Purification of lipids using prepacked flash chromatography cartridges

Biotage has developed optimized pre-packed purification cartridges with stationary phases optimized for such separations, in sizes from 5g through to 40Kg which can facilitate sample purification on a scale that can support hundreds of thousands, even millions of doses of vaccine. These cartridges are designed as plug and play, and scale up seamlessly from lab scale systems designed to probe purification methods, all the way to the large scale purification platforms designed to support commercial production. There are hundreds, possibly thousands of lipids, but all are characterized and may be separated by similar physical properties and underlying hydro- phobic/hydrophilic characteristics and their overall interaction with both stationary and mobile phases in flash chromatography. Below are a few examples of how typical lipid molecules separate under conditions of both normal and reversed phase purification.

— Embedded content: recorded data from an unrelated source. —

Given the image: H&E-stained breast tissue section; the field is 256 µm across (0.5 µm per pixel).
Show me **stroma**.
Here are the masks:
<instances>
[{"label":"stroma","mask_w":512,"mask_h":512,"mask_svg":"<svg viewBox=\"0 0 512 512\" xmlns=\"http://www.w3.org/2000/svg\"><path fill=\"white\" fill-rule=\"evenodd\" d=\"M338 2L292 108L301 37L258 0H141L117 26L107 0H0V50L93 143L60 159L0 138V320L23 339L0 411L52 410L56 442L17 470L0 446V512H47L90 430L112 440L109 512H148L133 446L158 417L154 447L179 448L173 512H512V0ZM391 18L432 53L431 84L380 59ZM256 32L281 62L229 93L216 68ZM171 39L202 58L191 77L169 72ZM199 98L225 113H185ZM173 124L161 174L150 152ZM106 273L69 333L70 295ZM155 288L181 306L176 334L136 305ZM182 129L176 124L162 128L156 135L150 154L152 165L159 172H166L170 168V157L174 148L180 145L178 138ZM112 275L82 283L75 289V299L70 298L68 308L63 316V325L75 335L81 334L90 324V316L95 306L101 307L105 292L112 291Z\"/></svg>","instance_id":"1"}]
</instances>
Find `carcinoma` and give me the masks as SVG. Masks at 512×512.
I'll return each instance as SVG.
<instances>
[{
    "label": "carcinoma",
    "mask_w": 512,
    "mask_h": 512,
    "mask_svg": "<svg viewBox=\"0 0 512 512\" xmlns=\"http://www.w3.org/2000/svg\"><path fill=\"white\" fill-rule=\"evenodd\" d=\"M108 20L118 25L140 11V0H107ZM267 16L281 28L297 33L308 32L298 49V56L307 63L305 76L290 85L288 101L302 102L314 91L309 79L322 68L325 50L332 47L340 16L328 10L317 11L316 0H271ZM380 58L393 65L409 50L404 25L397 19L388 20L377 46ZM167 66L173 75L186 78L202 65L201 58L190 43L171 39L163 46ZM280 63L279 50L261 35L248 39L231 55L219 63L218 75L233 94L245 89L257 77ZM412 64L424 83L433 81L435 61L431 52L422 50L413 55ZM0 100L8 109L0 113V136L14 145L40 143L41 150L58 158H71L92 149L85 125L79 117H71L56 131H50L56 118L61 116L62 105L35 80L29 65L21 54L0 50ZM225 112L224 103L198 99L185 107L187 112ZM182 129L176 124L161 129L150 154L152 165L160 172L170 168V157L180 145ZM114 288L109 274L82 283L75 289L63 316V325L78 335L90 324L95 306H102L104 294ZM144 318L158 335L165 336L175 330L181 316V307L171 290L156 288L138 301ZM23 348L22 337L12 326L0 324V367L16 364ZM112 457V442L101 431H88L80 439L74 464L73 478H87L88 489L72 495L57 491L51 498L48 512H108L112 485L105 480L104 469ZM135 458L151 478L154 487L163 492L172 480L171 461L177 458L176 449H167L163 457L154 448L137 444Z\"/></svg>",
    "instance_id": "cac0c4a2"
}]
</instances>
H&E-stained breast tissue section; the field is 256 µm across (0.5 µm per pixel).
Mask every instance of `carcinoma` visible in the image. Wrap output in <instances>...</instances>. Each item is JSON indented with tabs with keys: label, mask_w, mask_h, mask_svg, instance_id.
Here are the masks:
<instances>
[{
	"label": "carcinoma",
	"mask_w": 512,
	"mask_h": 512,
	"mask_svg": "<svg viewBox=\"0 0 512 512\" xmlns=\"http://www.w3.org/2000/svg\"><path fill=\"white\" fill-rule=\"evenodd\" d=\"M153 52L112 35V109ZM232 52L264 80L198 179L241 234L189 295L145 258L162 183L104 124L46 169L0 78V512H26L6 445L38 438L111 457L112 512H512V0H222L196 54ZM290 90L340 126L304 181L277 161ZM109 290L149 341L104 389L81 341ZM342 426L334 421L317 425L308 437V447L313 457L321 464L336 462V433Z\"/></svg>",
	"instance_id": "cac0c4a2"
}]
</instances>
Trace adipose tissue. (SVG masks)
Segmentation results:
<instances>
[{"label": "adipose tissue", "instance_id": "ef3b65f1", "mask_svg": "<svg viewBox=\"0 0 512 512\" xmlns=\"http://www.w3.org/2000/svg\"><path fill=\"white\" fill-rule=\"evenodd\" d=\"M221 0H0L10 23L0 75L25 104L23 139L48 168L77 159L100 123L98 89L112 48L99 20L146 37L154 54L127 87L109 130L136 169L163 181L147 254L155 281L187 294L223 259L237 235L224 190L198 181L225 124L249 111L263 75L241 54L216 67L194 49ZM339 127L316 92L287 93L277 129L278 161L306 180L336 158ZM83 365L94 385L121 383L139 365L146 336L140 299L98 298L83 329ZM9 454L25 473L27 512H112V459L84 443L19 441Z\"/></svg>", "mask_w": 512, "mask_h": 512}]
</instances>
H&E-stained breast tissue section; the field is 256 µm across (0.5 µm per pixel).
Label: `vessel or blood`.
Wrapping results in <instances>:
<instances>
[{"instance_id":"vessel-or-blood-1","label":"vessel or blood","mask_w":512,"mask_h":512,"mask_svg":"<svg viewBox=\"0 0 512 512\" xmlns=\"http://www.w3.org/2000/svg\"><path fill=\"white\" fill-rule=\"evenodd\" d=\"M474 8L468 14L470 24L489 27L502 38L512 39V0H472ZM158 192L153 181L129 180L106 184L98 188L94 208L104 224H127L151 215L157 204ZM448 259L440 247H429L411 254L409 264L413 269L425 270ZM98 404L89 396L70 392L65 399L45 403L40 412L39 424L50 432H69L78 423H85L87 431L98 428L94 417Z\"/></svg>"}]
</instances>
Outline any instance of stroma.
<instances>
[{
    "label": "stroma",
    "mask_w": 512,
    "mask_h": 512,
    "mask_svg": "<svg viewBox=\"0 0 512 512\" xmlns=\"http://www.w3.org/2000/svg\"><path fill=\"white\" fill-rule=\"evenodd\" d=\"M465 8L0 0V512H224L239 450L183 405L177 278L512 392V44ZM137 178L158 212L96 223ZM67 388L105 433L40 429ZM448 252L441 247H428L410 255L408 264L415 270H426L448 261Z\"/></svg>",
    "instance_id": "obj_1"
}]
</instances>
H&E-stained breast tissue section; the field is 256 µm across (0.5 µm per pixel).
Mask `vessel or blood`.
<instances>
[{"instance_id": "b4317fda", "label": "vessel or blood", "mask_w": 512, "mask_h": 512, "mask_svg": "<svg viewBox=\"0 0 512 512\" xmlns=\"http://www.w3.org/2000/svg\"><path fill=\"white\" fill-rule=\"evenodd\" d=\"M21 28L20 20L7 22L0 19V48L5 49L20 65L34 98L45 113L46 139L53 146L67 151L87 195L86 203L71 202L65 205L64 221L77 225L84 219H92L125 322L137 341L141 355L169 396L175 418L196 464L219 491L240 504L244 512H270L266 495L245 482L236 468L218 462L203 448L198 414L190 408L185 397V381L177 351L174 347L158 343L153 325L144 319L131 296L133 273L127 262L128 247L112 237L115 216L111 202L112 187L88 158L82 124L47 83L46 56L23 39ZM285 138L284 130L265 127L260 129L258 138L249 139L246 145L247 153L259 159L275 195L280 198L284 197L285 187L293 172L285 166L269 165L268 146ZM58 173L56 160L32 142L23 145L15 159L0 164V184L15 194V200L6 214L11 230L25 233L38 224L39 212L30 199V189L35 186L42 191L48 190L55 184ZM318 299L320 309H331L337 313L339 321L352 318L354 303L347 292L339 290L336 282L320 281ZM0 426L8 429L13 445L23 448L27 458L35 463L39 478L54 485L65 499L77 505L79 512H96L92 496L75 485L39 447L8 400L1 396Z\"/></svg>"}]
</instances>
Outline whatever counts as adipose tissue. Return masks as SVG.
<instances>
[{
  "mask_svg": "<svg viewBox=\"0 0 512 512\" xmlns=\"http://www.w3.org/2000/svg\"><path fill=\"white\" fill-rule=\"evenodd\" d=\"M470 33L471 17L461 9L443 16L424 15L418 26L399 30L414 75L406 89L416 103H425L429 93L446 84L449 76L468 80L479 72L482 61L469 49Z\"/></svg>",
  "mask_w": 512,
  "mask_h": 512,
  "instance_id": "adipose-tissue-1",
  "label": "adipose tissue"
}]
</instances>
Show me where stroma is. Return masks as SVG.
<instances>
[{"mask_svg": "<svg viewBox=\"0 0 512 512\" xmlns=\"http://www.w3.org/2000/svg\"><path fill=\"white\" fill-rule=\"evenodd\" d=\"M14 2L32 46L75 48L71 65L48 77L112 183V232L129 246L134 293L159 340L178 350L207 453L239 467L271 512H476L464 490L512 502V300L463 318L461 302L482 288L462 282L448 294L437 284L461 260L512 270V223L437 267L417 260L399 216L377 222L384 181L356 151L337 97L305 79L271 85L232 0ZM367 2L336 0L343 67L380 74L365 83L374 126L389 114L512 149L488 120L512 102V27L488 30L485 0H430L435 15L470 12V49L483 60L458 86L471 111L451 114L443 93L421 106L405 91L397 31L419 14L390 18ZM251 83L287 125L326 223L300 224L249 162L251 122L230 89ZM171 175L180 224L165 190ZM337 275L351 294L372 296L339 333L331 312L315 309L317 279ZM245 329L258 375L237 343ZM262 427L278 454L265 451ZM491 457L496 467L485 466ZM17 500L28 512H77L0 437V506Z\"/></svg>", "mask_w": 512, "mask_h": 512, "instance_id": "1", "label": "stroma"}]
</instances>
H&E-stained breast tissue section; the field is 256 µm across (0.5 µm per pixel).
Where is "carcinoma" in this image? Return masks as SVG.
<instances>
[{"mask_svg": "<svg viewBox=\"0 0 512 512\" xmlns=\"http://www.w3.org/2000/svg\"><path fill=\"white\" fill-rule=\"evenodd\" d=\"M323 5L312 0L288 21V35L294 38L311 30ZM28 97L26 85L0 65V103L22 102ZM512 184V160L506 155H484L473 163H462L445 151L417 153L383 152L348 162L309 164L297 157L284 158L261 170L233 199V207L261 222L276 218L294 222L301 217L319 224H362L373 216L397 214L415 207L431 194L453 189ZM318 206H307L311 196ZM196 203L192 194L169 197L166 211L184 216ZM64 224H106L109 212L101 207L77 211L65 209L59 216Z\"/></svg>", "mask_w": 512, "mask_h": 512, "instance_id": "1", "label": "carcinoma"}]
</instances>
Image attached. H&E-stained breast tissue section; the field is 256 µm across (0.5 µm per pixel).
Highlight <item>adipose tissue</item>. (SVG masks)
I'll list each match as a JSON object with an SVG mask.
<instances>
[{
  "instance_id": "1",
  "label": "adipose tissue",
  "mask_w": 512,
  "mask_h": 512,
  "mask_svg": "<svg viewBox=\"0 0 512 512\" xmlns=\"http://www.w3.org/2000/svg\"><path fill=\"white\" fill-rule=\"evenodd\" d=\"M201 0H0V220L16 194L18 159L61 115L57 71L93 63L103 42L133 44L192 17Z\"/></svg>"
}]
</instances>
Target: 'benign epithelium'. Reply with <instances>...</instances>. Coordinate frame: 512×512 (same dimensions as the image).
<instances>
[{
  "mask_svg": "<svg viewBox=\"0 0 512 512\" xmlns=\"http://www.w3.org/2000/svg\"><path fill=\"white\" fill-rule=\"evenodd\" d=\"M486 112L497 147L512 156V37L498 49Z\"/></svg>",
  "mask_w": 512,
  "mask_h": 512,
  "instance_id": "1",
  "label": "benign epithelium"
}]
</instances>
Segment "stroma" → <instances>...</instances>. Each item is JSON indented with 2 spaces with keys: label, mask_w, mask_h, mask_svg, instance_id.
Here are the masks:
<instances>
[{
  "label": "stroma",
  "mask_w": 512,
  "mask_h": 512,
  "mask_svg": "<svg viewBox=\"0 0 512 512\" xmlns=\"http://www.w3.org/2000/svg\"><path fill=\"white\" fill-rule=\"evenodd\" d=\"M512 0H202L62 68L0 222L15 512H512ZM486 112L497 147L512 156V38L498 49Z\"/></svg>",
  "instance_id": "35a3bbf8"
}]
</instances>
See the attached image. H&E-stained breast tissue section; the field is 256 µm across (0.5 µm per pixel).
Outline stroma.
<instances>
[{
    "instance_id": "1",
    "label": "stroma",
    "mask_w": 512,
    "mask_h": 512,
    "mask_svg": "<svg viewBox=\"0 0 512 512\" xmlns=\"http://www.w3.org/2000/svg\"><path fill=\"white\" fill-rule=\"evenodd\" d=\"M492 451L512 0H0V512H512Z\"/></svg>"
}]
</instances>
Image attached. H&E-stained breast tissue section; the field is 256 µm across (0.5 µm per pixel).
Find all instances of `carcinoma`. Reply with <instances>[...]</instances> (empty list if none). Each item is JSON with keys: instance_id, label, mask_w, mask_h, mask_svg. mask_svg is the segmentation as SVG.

(Typical lipid purification strategies, top: normal phase, below: reversed phase).

During this process, the team at CRODA were also able to engineer out the use of more toxic solvents, as used in the original synthetic lab procedures, and replace them with fewer, and less toxic solvents optimized for this type of purification. The adoption of more efficient purification protocols also allowed the synthetic route to be further simplified and the total number of steps reduced.